On 01/28/2011 01:01 PM, Dave Abrahams wrote:
At Fri, 28 Jan 2011 12:26:59 -0800 (PST), Artyom wrote:
Give me a break... Who uses NUMA for string processing?!
Anyone running on a multiprocessor system with AMD Opterons or Intel Nehalem or Tukwila processors. You don't always get to choose the kind of architecture your code will run on, and those systems are all NUMA. But even when you do get to choose, some very large problems that would be appropriate to NUMA involve lots of strings.

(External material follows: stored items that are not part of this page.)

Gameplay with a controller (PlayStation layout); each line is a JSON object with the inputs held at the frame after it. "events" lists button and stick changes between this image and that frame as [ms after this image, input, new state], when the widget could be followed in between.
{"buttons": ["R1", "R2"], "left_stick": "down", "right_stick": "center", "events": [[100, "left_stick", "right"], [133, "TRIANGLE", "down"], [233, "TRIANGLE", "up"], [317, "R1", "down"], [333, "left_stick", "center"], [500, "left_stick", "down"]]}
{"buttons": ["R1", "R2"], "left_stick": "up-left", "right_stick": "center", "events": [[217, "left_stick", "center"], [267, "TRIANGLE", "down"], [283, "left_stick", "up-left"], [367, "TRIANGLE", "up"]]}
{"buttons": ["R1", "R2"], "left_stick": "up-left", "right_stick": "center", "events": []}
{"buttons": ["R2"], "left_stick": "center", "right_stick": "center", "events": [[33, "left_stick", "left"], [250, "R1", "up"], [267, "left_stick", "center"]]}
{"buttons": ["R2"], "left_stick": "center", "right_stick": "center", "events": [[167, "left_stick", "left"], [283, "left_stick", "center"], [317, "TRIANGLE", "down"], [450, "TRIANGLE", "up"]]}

What hasn't been explained is how NUMA is relevant to the design of this string type. As far as I understand, the main consideration required for NUMA systems is to try to have each processor use the portion of memory that it can access most efficiently. Potentially this suggests that if a large string is to be shared read-only between two threads running on different NUMA nodes, it might be advantageous for it to be copied into memory that can be accessed quickly by the second thread (assuming it is initially in memory optimal for the first thread). Thus, it seems it would be useful for a string/buffer type that is by default reference-counted/COW to also support explicit copying. This could also be useful for a reference-counted string type with a compile time policy of using non-locking, non-atomic operations to handle the reference counting (for use only by a single thread), as atomic operations often incur significant overhead compared to a non-atomic operation. However, as far as whether to use contiguous virtual memory or break the string up into non-contiguous chunks, I don't see the relevance.